-- SOURCE DATA follows --

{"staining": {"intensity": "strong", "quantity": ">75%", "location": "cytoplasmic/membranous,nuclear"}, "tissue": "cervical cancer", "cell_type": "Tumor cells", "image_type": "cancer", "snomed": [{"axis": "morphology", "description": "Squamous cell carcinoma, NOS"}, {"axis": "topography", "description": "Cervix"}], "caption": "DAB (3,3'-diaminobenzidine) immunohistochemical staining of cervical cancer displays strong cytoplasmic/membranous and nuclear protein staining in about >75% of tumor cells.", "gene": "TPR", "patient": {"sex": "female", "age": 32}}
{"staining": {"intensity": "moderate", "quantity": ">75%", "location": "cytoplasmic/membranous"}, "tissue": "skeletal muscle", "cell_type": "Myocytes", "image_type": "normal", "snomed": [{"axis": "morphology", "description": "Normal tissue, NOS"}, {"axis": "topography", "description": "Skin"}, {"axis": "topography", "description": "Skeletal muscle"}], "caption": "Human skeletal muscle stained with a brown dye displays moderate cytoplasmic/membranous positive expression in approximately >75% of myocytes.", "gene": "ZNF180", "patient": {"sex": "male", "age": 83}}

-- SOURCE DATA concluded --
-- SOURCE DATA follows --

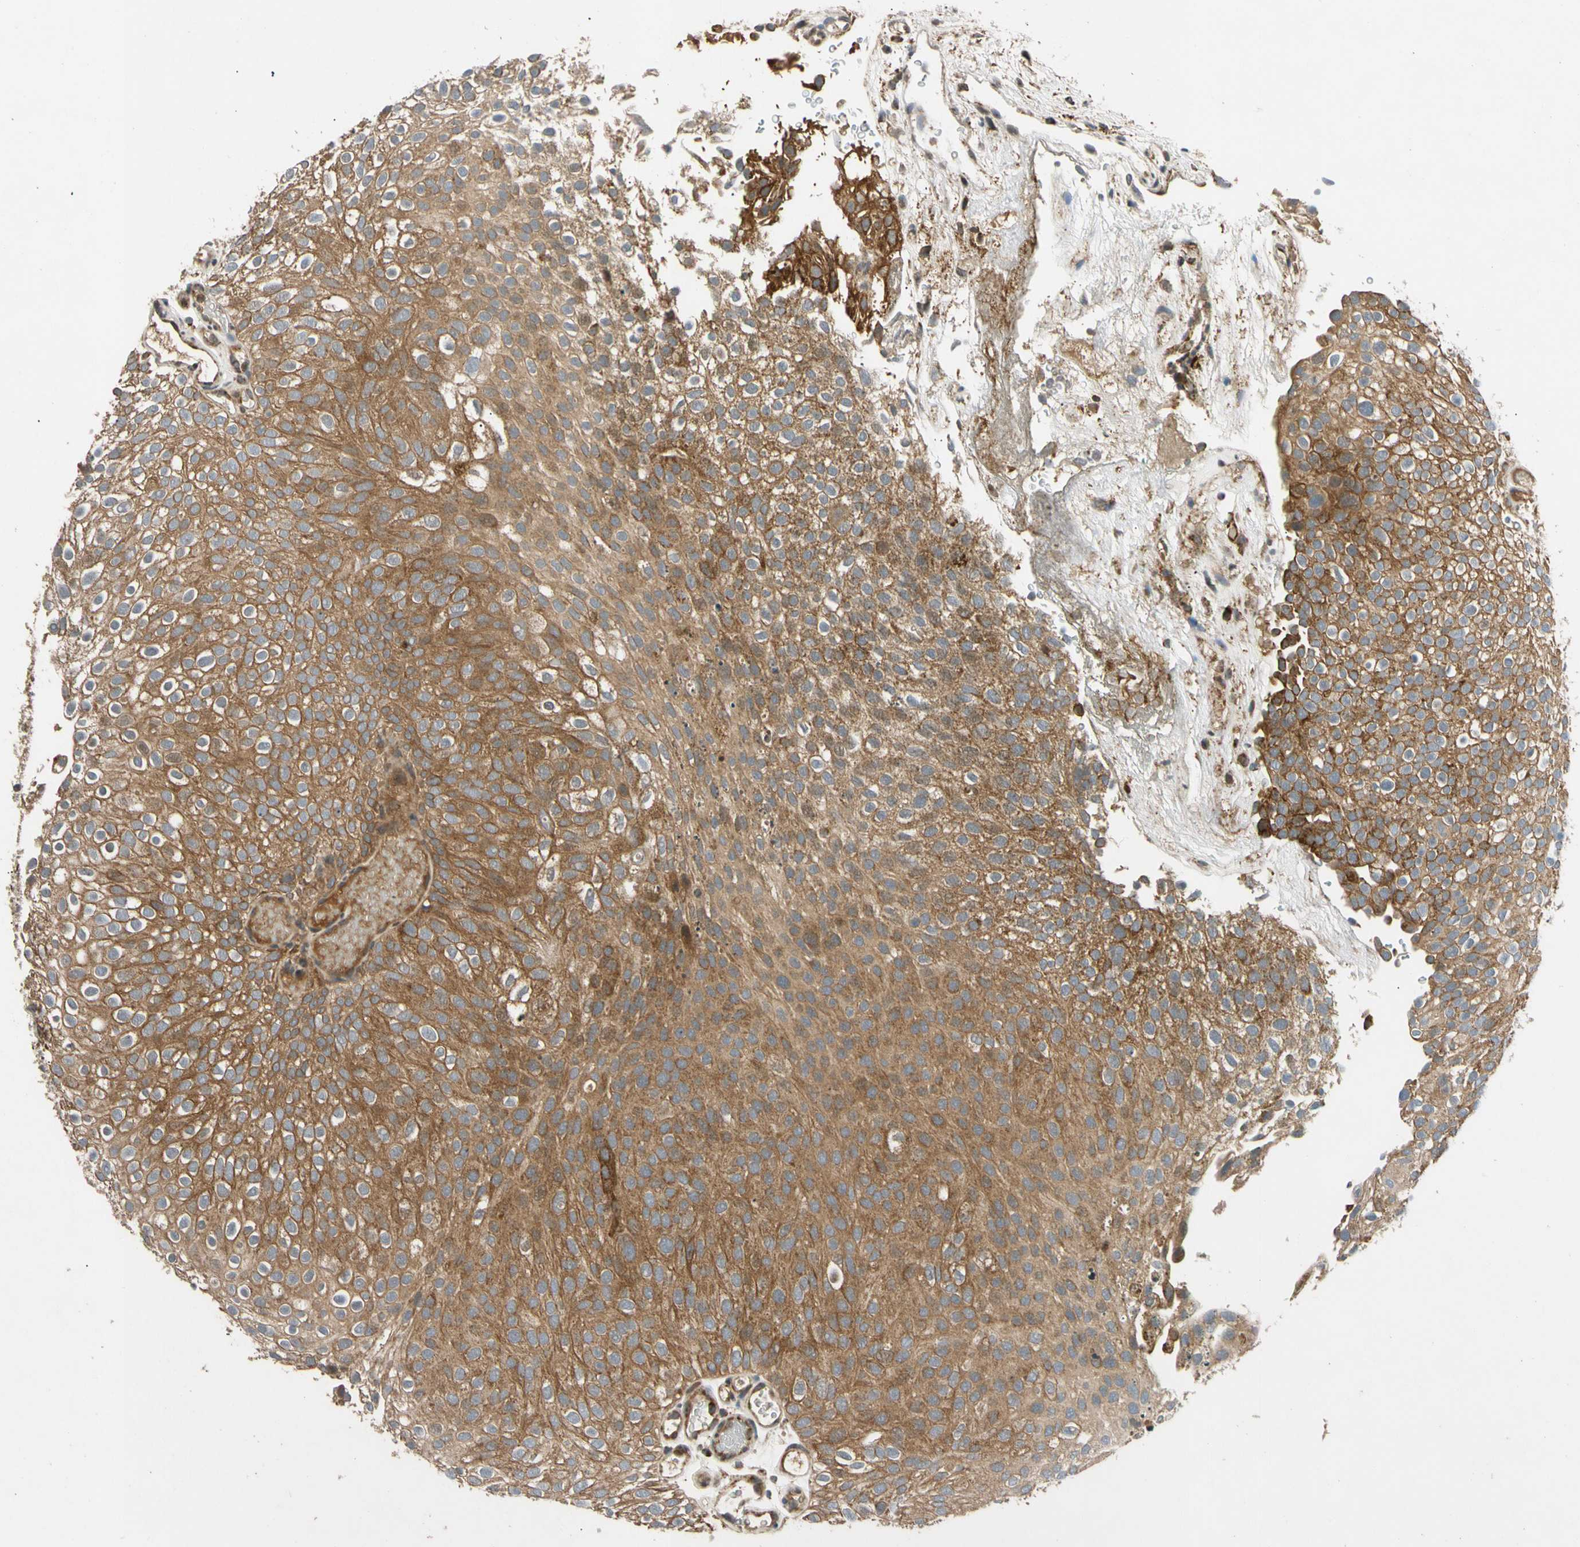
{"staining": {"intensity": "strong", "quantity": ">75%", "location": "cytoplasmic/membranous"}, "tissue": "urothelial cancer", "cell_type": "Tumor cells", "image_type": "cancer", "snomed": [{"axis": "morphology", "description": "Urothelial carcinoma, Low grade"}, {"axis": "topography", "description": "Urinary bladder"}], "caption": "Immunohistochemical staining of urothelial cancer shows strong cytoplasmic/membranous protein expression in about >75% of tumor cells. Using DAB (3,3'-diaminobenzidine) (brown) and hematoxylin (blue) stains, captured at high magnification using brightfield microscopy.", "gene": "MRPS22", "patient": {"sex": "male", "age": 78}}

-- SOURCE DATA concluded --

# TASK DETAILS:
Will you return exactly the lines above from the one with "(3,3'-diaminobenzidine) immunohistochemical staining" down to the one with "skeletal muscle stained", counting both as part of the range?

# EXPECTED ANSWER:
{"staining": {"intensity": "strong", "quantity": ">75%", "location": "cytoplasmic/membranous,nuclear"}, "tissue": "cervical cancer", "cell_type": "Tumor cells", "image_type": "cancer", "snomed": [{"axis": "morphology", "description": "Squamous cell carcinoma, NOS"}, {"axis": "topography", "description": "Cervix"}], "caption": "DAB (3,3'-diaminobenzidine) immunohistochemical staining of cervical cancer displays strong cytoplasmic/membranous and nuclear protein staining in about >75% of tumor cells.", "gene": "TPR", "patient": {"sex": "female", "age": 32}}
{"staining": {"intensity": "moderate", "quantity": ">75%", "location": "cytoplasmic/membranous"}, "tissue": "skeletal muscle", "cell_type": "Myocytes", "image_type": "normal", "snomed": [{"axis": "morphology", "description": "Normal tissue, NOS"}, {"axis": "topography", "description": "Skin"}, {"axis": "topography", "description": "Skeletal muscle"}], "caption": "Human skeletal muscle stained with a brown dye displays moderate cytoplasmic/membranous positive expression in approximately >75% of myocytes.", "gene": "ZNF180", "patient": {"sex": "male", "age": 83}}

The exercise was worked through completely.